Copy out the records from the beginning through the line that contains "List each element's", with that line included.

-- Start INFORMATION PROVIDED --

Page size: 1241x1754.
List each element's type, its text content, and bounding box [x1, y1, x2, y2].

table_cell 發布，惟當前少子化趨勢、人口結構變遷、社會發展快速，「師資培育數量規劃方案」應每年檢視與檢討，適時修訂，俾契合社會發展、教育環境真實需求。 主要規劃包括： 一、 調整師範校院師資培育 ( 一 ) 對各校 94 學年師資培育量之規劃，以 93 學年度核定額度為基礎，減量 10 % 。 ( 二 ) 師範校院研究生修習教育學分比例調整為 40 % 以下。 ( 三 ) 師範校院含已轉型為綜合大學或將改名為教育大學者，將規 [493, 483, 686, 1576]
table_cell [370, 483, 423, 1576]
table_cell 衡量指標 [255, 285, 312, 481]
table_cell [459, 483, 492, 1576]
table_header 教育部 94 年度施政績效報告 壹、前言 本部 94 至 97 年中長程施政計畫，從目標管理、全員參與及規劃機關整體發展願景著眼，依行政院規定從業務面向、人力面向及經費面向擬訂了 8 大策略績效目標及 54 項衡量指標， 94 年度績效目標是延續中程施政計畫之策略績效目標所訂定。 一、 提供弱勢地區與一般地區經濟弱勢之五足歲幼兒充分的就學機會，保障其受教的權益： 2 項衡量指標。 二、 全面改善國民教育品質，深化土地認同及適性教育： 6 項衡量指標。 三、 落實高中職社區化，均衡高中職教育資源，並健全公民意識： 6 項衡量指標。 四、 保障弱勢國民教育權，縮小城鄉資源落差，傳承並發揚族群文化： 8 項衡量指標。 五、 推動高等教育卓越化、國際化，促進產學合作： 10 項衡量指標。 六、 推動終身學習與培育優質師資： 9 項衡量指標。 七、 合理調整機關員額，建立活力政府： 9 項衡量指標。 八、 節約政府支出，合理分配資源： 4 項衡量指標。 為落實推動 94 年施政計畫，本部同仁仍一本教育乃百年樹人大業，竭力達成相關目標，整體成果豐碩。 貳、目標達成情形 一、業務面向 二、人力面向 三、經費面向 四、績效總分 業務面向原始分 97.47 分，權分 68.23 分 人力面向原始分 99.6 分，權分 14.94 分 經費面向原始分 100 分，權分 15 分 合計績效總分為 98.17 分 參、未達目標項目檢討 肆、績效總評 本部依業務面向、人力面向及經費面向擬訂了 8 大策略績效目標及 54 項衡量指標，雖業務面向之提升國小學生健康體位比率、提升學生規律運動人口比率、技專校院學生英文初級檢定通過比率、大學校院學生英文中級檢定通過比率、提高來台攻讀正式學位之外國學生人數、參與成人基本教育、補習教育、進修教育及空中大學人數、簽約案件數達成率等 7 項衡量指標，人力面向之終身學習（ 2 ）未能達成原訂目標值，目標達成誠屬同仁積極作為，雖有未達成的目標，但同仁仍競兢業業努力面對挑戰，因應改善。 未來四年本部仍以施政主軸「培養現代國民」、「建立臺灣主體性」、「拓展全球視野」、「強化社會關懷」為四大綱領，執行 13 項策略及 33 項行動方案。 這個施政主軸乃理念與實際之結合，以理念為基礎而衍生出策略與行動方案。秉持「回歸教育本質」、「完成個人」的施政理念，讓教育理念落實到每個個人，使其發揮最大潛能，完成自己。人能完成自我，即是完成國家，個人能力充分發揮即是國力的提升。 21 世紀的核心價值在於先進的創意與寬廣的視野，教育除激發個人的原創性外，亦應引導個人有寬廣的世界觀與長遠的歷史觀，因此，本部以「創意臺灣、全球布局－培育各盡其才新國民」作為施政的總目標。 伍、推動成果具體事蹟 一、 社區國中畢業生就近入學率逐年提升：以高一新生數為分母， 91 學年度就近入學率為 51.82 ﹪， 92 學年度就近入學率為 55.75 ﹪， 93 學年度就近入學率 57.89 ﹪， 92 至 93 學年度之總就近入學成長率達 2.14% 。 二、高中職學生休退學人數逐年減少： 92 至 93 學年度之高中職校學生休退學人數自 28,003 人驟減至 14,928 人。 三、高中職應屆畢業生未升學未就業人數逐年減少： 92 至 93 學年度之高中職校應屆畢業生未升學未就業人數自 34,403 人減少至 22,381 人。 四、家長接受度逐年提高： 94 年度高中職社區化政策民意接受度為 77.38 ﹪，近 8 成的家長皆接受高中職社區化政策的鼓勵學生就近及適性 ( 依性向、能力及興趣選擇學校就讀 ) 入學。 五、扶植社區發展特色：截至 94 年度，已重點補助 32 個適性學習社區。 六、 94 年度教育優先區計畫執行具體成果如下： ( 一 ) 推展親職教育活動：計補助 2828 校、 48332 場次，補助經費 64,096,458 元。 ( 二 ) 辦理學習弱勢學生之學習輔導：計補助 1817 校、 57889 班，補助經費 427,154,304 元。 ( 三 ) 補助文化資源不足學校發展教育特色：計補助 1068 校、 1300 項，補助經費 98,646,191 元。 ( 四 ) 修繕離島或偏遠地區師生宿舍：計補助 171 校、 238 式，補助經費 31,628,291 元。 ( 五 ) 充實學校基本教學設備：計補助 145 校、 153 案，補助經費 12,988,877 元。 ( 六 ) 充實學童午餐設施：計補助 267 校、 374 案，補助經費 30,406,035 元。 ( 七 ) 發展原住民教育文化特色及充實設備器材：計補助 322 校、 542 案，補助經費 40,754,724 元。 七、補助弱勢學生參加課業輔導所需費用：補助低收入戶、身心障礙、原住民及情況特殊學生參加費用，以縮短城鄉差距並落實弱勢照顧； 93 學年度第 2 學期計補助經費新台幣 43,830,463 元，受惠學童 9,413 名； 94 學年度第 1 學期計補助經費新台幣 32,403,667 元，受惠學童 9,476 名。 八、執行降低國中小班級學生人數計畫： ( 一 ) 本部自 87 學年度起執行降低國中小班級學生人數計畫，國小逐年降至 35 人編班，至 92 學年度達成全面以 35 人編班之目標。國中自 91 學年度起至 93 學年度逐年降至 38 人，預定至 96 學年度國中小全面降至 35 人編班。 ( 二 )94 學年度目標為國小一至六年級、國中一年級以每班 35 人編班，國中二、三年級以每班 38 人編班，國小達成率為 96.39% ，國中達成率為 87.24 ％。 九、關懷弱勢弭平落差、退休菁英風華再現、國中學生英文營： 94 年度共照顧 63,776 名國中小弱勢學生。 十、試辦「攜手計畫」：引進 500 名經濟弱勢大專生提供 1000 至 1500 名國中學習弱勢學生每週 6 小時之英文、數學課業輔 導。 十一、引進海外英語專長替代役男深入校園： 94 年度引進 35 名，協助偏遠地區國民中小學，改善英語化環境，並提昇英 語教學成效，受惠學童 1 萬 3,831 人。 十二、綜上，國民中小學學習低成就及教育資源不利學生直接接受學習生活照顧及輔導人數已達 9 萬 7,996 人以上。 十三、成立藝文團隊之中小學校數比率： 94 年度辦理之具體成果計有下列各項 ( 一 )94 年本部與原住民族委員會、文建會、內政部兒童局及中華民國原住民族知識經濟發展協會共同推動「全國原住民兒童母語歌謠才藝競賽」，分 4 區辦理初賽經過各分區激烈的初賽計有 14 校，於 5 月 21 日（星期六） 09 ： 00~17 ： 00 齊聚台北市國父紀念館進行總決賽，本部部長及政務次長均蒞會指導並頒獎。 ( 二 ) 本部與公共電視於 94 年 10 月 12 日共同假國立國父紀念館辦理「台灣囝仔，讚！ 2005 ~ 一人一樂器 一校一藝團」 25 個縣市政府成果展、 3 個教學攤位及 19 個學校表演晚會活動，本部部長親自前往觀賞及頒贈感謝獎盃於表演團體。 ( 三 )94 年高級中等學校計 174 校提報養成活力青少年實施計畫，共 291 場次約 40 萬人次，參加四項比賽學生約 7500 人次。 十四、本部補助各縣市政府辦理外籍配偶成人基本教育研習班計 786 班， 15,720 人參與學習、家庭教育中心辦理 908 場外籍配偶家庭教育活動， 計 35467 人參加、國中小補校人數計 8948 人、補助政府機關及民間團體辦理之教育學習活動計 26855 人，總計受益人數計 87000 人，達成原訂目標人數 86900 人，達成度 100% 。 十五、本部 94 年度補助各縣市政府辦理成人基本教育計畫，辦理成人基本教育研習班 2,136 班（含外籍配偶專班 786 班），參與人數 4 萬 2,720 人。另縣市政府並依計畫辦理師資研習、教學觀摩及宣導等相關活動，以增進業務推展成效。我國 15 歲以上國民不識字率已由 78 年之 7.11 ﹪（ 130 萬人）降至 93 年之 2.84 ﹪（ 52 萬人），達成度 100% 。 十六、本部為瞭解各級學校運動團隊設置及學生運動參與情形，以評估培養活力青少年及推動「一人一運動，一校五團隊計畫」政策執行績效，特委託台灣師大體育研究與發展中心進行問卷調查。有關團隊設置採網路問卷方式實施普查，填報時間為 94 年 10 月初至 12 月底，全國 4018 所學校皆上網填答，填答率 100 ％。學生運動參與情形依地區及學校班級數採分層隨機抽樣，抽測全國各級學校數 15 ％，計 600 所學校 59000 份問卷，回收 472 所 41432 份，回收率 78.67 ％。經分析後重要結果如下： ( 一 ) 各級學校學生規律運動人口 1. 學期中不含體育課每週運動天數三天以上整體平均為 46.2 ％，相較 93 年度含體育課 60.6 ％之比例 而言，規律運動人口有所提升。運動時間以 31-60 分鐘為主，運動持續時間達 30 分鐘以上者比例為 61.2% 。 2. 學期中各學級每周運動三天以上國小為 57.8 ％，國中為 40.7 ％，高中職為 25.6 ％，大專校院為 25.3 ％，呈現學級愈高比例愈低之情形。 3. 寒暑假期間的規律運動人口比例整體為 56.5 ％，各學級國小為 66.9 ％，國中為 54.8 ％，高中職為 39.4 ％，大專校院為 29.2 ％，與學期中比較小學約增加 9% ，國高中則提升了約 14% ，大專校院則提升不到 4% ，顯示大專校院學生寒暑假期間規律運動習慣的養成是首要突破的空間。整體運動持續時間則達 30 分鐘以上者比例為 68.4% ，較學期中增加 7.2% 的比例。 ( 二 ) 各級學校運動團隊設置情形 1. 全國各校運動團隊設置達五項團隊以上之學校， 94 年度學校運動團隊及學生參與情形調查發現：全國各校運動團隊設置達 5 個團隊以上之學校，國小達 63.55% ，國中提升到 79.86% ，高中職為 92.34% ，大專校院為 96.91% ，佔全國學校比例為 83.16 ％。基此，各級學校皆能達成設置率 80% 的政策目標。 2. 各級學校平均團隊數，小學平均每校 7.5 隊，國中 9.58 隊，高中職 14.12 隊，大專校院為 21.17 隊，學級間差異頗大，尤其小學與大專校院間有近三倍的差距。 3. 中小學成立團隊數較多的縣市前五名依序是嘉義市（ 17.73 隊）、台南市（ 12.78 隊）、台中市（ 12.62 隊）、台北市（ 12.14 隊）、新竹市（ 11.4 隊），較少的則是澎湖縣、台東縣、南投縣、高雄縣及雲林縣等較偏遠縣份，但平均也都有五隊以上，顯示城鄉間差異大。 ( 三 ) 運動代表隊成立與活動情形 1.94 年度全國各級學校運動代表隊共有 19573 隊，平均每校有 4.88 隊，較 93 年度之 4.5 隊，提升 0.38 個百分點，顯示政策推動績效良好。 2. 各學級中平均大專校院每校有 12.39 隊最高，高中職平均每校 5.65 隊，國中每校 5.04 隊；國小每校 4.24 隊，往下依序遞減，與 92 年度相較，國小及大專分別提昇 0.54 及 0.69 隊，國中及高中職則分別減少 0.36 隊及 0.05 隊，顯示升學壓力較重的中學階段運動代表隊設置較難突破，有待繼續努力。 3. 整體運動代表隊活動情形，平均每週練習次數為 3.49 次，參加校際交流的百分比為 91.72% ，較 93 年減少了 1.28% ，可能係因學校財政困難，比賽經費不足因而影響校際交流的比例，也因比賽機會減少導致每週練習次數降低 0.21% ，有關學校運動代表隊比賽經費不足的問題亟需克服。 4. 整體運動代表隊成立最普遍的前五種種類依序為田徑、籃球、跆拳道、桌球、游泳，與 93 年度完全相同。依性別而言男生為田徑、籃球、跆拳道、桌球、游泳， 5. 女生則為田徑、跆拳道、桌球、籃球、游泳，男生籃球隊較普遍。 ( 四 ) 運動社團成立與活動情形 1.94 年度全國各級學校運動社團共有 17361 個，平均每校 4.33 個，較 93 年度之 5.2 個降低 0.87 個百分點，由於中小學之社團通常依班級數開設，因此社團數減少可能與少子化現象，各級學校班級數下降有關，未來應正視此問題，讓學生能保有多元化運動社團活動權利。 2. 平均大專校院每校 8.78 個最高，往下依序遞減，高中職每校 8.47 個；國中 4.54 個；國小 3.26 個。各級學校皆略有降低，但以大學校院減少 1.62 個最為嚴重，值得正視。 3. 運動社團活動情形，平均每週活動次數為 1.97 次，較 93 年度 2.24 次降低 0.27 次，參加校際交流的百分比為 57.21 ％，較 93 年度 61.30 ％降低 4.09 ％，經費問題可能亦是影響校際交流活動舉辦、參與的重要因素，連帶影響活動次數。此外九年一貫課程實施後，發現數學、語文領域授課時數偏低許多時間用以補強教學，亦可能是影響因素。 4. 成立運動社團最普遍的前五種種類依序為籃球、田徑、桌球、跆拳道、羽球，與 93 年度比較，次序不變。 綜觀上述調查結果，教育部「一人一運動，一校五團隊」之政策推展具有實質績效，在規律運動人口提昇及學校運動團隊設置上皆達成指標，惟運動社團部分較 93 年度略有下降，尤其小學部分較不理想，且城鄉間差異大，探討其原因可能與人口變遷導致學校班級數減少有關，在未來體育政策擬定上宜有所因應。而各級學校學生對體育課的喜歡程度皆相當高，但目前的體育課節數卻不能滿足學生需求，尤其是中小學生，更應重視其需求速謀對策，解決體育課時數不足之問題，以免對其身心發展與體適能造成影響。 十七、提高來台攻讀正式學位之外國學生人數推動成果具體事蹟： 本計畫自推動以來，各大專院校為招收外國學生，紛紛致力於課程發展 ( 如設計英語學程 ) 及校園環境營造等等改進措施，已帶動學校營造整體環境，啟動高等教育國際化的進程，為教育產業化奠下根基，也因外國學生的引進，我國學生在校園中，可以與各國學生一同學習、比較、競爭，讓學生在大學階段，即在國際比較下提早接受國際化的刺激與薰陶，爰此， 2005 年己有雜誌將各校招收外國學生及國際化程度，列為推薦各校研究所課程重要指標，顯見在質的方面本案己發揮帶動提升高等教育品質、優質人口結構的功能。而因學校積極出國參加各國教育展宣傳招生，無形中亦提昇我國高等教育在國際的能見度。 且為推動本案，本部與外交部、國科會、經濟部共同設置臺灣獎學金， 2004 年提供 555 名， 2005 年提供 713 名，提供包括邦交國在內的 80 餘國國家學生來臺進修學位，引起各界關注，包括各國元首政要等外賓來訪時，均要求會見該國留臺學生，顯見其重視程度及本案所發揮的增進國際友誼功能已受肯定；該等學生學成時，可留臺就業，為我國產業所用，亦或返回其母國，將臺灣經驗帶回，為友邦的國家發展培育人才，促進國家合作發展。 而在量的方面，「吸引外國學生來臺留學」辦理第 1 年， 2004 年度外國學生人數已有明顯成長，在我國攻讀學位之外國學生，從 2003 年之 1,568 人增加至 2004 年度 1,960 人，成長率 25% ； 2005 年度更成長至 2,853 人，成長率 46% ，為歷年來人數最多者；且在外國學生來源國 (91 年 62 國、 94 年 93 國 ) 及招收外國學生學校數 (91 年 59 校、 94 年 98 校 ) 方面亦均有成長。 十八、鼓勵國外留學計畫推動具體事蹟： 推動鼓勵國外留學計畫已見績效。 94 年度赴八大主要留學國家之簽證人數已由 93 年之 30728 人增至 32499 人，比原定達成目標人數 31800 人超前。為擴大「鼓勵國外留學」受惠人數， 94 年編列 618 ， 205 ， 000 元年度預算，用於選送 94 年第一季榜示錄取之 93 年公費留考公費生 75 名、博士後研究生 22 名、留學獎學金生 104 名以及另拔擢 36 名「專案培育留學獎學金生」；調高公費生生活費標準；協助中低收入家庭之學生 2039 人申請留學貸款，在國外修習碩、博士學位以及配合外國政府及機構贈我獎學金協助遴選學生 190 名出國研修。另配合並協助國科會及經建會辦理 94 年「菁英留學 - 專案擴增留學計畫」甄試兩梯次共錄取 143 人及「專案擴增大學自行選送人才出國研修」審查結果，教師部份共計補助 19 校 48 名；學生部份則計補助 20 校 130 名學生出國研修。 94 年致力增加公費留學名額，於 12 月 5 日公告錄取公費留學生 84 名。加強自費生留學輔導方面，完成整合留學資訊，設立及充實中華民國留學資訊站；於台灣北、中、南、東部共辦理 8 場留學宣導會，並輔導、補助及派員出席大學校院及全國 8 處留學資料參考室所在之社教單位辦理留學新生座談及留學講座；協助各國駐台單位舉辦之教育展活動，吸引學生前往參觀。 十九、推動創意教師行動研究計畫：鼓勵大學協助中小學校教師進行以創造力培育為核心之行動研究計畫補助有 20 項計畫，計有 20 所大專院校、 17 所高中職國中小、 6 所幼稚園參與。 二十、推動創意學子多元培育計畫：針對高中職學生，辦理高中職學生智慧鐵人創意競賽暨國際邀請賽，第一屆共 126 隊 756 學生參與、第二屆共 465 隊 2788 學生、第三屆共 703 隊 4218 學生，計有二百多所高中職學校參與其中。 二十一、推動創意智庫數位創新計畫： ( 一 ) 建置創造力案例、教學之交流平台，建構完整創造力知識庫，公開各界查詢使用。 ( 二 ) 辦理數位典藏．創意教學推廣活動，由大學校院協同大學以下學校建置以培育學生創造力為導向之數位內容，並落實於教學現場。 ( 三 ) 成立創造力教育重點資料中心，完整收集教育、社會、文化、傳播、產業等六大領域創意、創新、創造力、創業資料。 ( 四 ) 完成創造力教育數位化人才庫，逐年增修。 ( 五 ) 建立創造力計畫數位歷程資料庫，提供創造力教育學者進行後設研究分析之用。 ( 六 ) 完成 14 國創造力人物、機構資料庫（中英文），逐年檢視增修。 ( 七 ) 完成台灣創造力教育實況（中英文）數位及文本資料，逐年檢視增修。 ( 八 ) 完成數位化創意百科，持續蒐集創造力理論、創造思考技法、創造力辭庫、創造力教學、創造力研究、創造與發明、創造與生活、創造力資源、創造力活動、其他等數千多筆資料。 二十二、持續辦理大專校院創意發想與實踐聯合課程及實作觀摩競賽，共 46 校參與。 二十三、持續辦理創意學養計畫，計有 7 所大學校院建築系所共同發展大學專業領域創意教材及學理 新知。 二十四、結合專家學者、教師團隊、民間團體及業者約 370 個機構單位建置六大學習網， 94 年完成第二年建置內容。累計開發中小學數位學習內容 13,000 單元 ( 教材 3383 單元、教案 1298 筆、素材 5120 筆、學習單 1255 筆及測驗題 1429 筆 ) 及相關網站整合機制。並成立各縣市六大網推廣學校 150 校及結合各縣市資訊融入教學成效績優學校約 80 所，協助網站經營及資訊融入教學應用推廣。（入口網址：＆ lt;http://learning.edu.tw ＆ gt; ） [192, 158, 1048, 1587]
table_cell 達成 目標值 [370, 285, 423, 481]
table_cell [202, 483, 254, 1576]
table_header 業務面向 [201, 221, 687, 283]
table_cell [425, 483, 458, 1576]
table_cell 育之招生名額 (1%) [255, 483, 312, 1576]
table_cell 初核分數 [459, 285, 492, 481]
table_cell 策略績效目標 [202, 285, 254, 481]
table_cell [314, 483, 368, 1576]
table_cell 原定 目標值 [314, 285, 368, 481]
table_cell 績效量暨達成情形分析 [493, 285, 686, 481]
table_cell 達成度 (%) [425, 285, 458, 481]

-- End INFORMATION PROVIDED --

EXPECTED OUTPUT:
Page size: 1241x1754.
List each element's type, its text content, and bounding box [x1, y1, x2, y2].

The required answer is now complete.